*Text passage*

= Beginning of Section =

Siemens Zeitschrift 44, 1970, H-10, pp. 613-617..
|
Primary Examiner: Kozma; Thomas J.
Attorney, Agent or Firm: Ostrolenk, Faber, Gerb &
Soffen
Claims
We claim:
1. An axially symmetric air-core choke coil, comprising:
at least one winding, said at least one winding having a plurality
of helically wound, spaced apart, wire cable turns, said coil
having an inner cylindrical periphery inside said coil and an outer
periphery concentrically surrounding said inner periphery;
a plurality of axially extending, electrically non-conductive,
strips, spaced circumferentially around said at least one winding,
each strip including a plurality of folded sections, respective
ones of said folded sections being fitted between respective
adjacent turns, a plurality of air gaps being defined between said
turns and said strips, said strips being arranged to permit radial
and longitudinal air flow through said air gaps;
means for generating an axial air flow along said inner cylindrical
periphery of said coil, said axial air flow being adapted to reduce
the air pressure at said inner periphery to induce outside air to
flow through said air gaps; said means for producing an axial air
flow comprises a screen, said screen being adapted to block air
flow through the center of one axial end of said coil and to define
an axial gap between the circumferential periphery of said screen
and said at least one winding of said coil, whereby air entering
said axial gap is accelerated to produce said reduced air pressure
along said inner periphery of said coil; and
means for axially prestressing said at least one winding.
2. The coil as in claim 1, wherein said wire cable turns are
rectangular in cross-section and wherein said strips extend
parallel to eah other along an outer periphery of each said at
least one winding.
3. The coil as in claim 2, which includes a plurality of concentric
windings each having the structure of said at least one winding,
each of said plurality of windings being electrically connected to
one another in a predetermined circuit relation.
4. The coil as in claim 3, further comprising a plurality of
axially extending, electrically non-conductive, rods spaced
circumferentially between adjacent ones of said plurality of
windings to provide a separation therebetween.
5. The coil as in claim 4, wherein said rods and said strips are
generally overlapping.
6. The coil as in claim 2, wherein said strips are
double-layered.
7. The coil as in claim 3, wherein said prestressing means comprise
longitudinally extending tension strips and first and second spider
supports located at first and second axial ends of said coil, said
first and second spider supports being connected by said tension
strips and being drawn together axially to compress said plurality
of windings of said coil.
8. The coil as in claim 7, wherein said coil includes at least ten
concentric windings and wherein said tension strips extend
longitudinally at a location between a fourth and eighth winding of
said coil.

= End of Section =

*What this exercise asks*
(a) In the choke coil claims, rewrite the part that opens with the words containing "4. The coil" and closes with "of said coil.", substituting "spacer bars" for "rods".
(b) According to the choke coil claims, how many concentric windings does the coil in claim 8 include at minimum?
(c) Extend the choke coil claims past their final sentence.

*Information shown*
= Beginning of Section =

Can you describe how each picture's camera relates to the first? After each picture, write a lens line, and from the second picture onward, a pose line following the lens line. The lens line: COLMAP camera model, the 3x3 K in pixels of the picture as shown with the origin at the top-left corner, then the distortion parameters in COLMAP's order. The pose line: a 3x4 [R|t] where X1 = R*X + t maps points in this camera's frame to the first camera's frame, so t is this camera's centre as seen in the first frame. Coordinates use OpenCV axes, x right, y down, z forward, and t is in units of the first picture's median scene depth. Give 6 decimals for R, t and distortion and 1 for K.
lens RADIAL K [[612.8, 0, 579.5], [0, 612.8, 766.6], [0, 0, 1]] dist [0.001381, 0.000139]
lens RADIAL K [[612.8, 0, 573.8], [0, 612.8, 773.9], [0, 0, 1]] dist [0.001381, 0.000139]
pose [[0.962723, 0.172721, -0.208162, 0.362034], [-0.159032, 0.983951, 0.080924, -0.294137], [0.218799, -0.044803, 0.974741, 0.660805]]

= End of Section =

*Task results*
(a)
4. The coil as in claim 3, further comprising a plurality of
axially extending, electrically non-conductive, spacer bars spaced
circumferentially between adjacent ones of said plurality of
windings to provide a separation therebetween.
5. The coil as in claim 4, wherein said spacer bars and said strips are
generally overlapping.
6. The coil as in claim 2, wherein said strips are
double-layered.
7. The coil as in claim 3, wherein said prestressing means comprise
longitudinally extending tension strips and first and second spider
supports located at first and second axial ends of said coil, said
first and second spider supports being connected by said tension
strips and being drawn together axially to compress said plurality
of windings of said coil.

(b) At least ten concentric windings.

(c)
9. The coil as in claim 8, wherein said tension strips are
comprised of glass fiber reinforced plastic.
10. The coil as in claim 2, wherein said prestressing means
comprises longitudinally extending tension strips and first and
second bridges located at first and second axial ends of said coil,
said first and second bridges being connected by said tension
strips and being drawn together axially to compress said at least
one winding of said coil.
11. The coil as in claim 10, wherein said tension strips are
comprised of glass fiber reinforced plastic.
12. The coil as in claim 2, wherein the radial width of said gap is
less than 15 mm.
13. The coil as in claim 12, wherein the radial width of said gap
is between 2 mm and 5 mm.
14. The coil as in claim 13, wherein said screen consists of
fiber-reinforced epoxy resin.
Description
BACKGROUND OF THE INVENTION
The invention concerns an air-core choke coil, for use in high
tension installations, and a method for its manufacturing. Air-core
choke coils contain a helical winding, of a coil conductor, or
several helical windings connected in parallel. The windings are
formed into a helix by winding or bending the coil conductor,
measures being employed to insulate sequential turns of a winding
from one another.
Choke coils act to prevent rapid changes in the current magnitude
and are also used for other various purposes. For example, they are
useful as carrier frequency barriers, as short circuit choke coils
for current limitation, as filter choke coils in resonant circuits,
as current rise and smoothing choke coils, etc.
In a known air-core choke coil described in German
Offenlegungsschrift 2,218,018, the coil has a winding in which the
coil conductor is surrounded by insulating tapes and neighbouring
windings are respectively bonded together. Such air-core choke
coils are characterised by high mechanical strength and compactness
but permit only axial air flow through the coil, which has an
adverse affect on the cooling of the upper parts--particularly of
the inner windings of multi-layer air-core choke coils. In
addition, the magnetic field generated by the coil cannot escape
from the coil conductor and cause eddy currents which further heat
the coil.
Since the temperature of the coil conductor should remain below a
certain limiting value, its cross-section must be enlarged to
improve its efficiency cooling particularly when additional factors
contribute further to heating it.
SUMMARY OF THE INVENTION
The object of the invention is to improve the cooling and
substantially reduce the eddy current formation in air-core choke
coils of the type considered and to provide a simple and
cost-effective method of manufacturing choke coils according to the
invention.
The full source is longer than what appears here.